_WHAT YOU NEED TO DO_. Filter the entries for the string "Receptes". Copy each line that has it.

• • • •

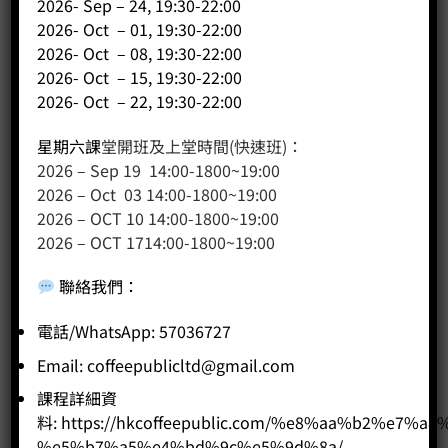
2026- Sep – 24, 19:30-22:00
2026- Oct – 01, 19:30-22:00
2026- Oct – 08, 19:30-22:00
2026- Oct – 15, 19:30-22:00
2026- Oct – 22, 19:30-22:00
星期六課
堂開班及上堂時間(快速班)：
2026 – Sep 19 14:00-1800~19:00
2026 – Oct 03 14:00-1800~19:00
2026 – OCT 10 14:00-1800~19:00
2026 – OCT 1714:00-1800~19:00
聯絡我們
：
果凍冷泡茶壺
Price:
HK$
128.00
電話/WhatsApp: 57036727
Email:
coffeepublicltd@gmail.com
-
+
課程詳細資
料:
https://hkcoffeepublic.com/%e8%aa%b2%e7%a8
BUY NOW
%e5%b7%a5%e4%bd%9c%e5%9d%8a/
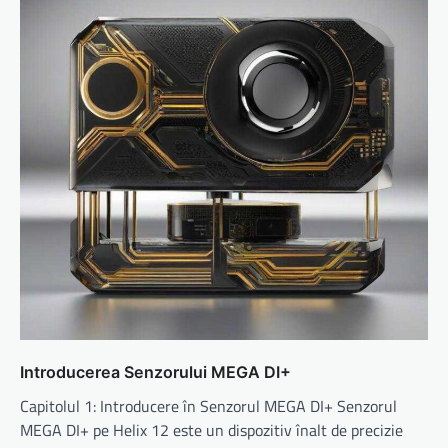
Introducerea Senzorului MEGA DI+
Capitolul 1: Introducere în Senzorul MEGA DI+ Senzorul
MEGA DI+ pe Helix 12 este un dispozitiv înalt de precizie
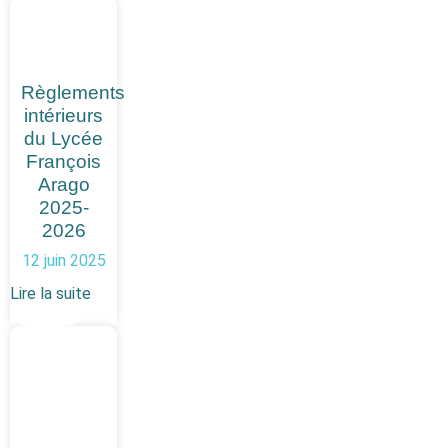
Règlements
intérieurs
du Lycée
François
Arago
2025-
2026
12 juin 2025
Lire la suite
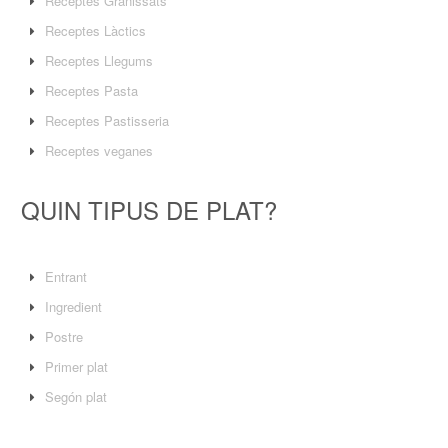
Receptes Granissats
Receptes Làctics
Receptes Llegums
Receptes Pasta
Receptes Pastisseria
Receptes veganes
QUIN TIPUS DE PLAT?
Entrant
Ingredient
Postre
Primer plat
Segón plat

• • • •

_SOLUTION_.
Receptes Granissats
Receptes Làctics
Receptes Llegums
Receptes Pasta
Receptes Pastisseria
Receptes veganes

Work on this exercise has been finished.